Work request
Your answer is a copy of every line in the records where "assign" appears.

[Machine-readable hardware designs]
---*---

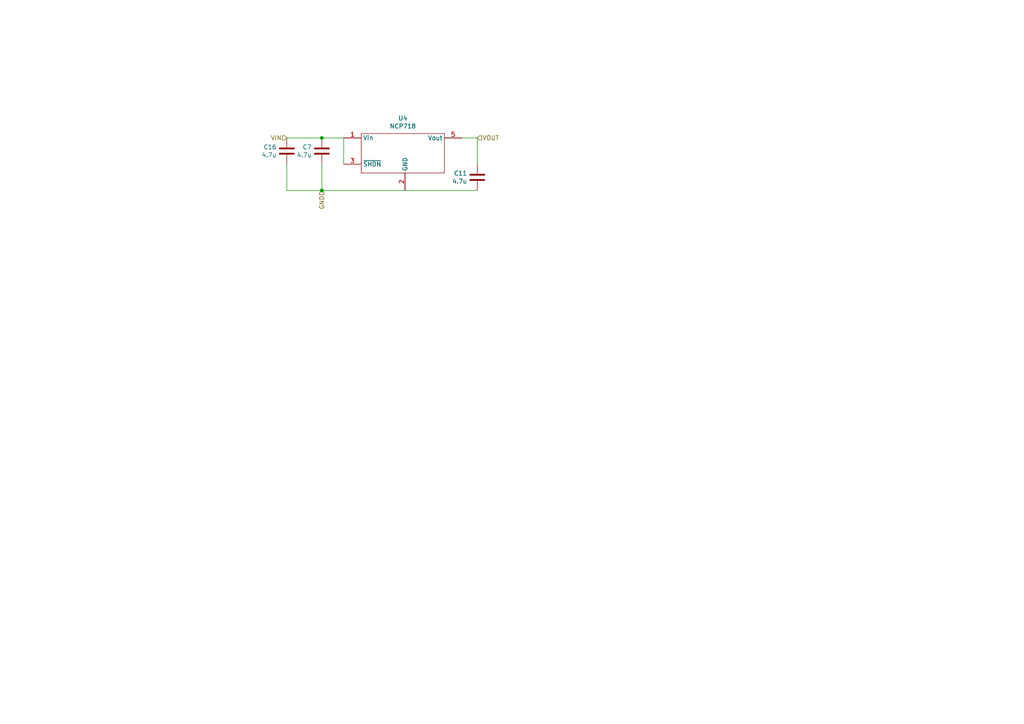
<source format=kicad_sch>
(kicad_sch (version 20200506) (host eeschema "5.99.0-unknown-acdfeee~88~ubuntu18.04.1")

  (page "A4")

  

  (junction (at 93.345 40.005))
  (junction (at 93.345 55.245))

  (wire (pts (xy 83.185 40.005) (xy 93.345 40.005)))
  (wire (pts (xy 83.185 47.625) (xy 83.185 55.245)))
  (wire (pts (xy 83.185 55.245) (xy 93.345 55.245)))
  (wire (pts (xy 93.345 40.005) (xy 99.695 40.005)))
  (wire (pts (xy 93.345 47.625) (xy 93.345 55.245)))
  (wire (pts (xy 93.345 55.245) (xy 138.43 55.245)))
  (wire (pts (xy 99.695 47.625) (xy 99.695 40.005)))
  (wire (pts (xy 133.985 40.005) (xy 138.43 40.005)))
  (wire (pts (xy 138.43 47.625) (xy 138.43 40.005)))

  (hierarchical_label "VIN" (shape input) (at 83.185 40.005 180)
    (effects (font (size 1.27 1.27)) (justify right))
  )
  (hierarchical_label "GND" (shape input) (at 93.345 55.245 270)
    (effects (font (size 1.27 1.27)) (justify right))
  )
  (hierarchical_label "VOUT" (shape input) (at 138.43 40.005 0)
    (effects (font (size 1.27 1.27)) (justify left))
  )

  (symbol (lib_id "Device:C") (at 83.185 43.815 0) (unit 1)
    (uuid "00000000-0000-0000-0000-00005d00435e")
    (property "Reference" "C16" (id 0) (at 80.264 42.6466 0)
      (effects (font (size 1.27 1.27)) (justify right))
    )
    (property "Value" "4.7u" (id 1) (at 80.264 44.958 0)
      (effects (font (size 1.27 1.27)) (justify right))
    )
    (property "Footprint" "Capacitor_SMD:C_0603_1608Metric" (id 2) (at 84.1502 47.625 0)
      (effects (font (size 1.27 1.27)) hide)
    )
    (property "Datasheet" "~" (id 3) (at 83.185 43.815 0)
      (effects (font (size 1.27 1.27)) hide)
    )
    (property "PartNo" "C1608X5R1C475K080AE" (id 4) (at 83.185 43.815 0)
      (effects (font (size 1.27 1.27)) hide)
    )
    (property "Manufacturer" "TDK" (id 5) (at 83.185 43.815 0)
      (effects (font (size 1.27 1.27)) hide)
    )
  )

  (symbol (lib_id "Device:C") (at 93.345 43.815 0) (unit 1)
    (uuid "00000000-0000-0000-0000-00005bd77a45")
    (property "Reference" "C7" (id 0) (at 90.424 42.6466 0)
      (effects (font (size 1.27 1.27)) (justify right))
    )
    (property "Value" "4.7u" (id 1) (at 90.424 44.958 0)
      (effects (font (size 1.27 1.27)) (justify right))
    )
    (property "Footprint" "Capacitor_SMD:C_0603_1608Metric" (id 2) (at 94.3102 47.625 0)
      (effects (font (size 1.27 1.27)) hide)
    )
    (property "Datasheet" "~" (id 3) (at 93.345 43.815 0)
      (effects (font (size 1.27 1.27)) hide)
    )
    (property "PartNo" "C1608X5R1C475K080AE" (id 4) (at 93.345 43.815 0)
      (effects (font (size 1.27 1.27)) hide)
    )
    (property "Manufacturer" "TDK" (id 5) (at 93.345 43.815 0)
      (effects (font (size 1.27 1.27)) hide)
    )
  )

  (symbol (lib_id "Device:C") (at 138.43 51.435 0) (unit 1)
    (uuid "00000000-0000-0000-0000-00005d86d7bc")
    (property "Reference" "C11" (id 0) (at 135.509 50.2666 0)
      (effects (font (size 1.27 1.27)) (justify right))
    )
    (property "Value" "4.7u" (id 1) (at 135.509 52.578 0)
      (effects (font (size 1.27 1.27)) (justify right))
    )
    (property "Footprint" "Capacitor_SMD:C_0603_1608Metric" (id 2) (at 139.3952 55.245 0)
      (effects (font (size 1.27 1.27)) hide)
    )
    (property "Datasheet" "~" (id 3) (at 138.43 51.435 0)
      (effects (font (size 1.27 1.27)) hide)
    )
    (property "PartNo" "C1608X5R1C475K080AE" (id 4) (at 138.43 51.435 0)
      (effects (font (size 1.27 1.27)) hide)
    )
    (property "Manufacturer" "TDK" (id 5) (at 138.43 51.435 0)
      (effects (font (size 1.27 1.27)) hide)
    )
  )

  (symbol (lib_id "miceuz:NCP718") (at 117.475 43.815 0) (unit 1)
    (uuid "00000000-0000-0000-0000-00005d8f1c6a")
    (property "Reference" "U4" (id 0) (at 116.84 34.29 0))
    (property "Value" "NCP718" (id 1) (at 116.84 36.6014 0))
    (property "Footprint" "TO_SOT_Packages_SMD:SOT-23-5" (id 2) (at 117.475 48.895 0)
      (effects (font (size 1.27 1.27)) hide)
    )
    (property "Datasheet" "" (id 3) (at 117.475 48.895 0)
      (effects (font (size 1.27 1.27)) hide)
    )
    (property "PartNo" "NCP718ASN330T1G" (id 4) (at 117.475 43.815 0)
      (effects (font (size 1.27 1.27)) hide)
    )
    (property "Manufacturer" "ON SEMICONDUCTOR" (id 5) (at 117.475 43.815 0)
      (effects (font (size 1.27 1.27)) hide)
    )
  )
)

</source>
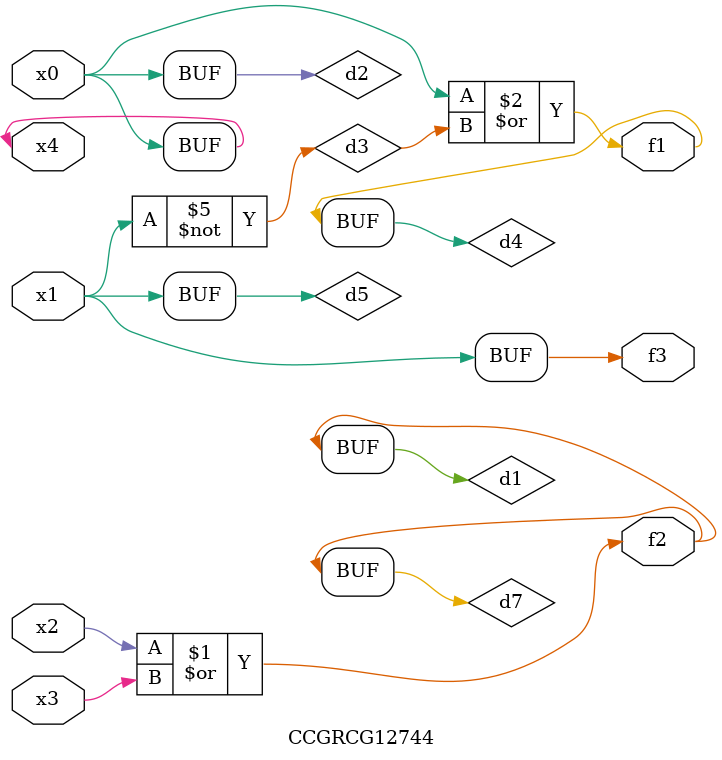
<source format=v>
module CCGRCG12744(
	input x0, x1, x2, x3, x4,
	output f1, f2, f3
);

	wire d1, d2, d3, d4, d5, d6, d7;

	or (d1, x2, x3);
	buf (d2, x0, x4);
	not (d3, x1);
	or (d4, d2, d3);
	not (d5, d3);
	nand (d6, d1, d3);
	or (d7, d1);
	assign f1 = d4;
	assign f2 = d7;
	assign f3 = d5;
endmodule

</source>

---*---

Task solution
	assign f1 = d4;
	assign f2 = d7;
	assign f3 = d5;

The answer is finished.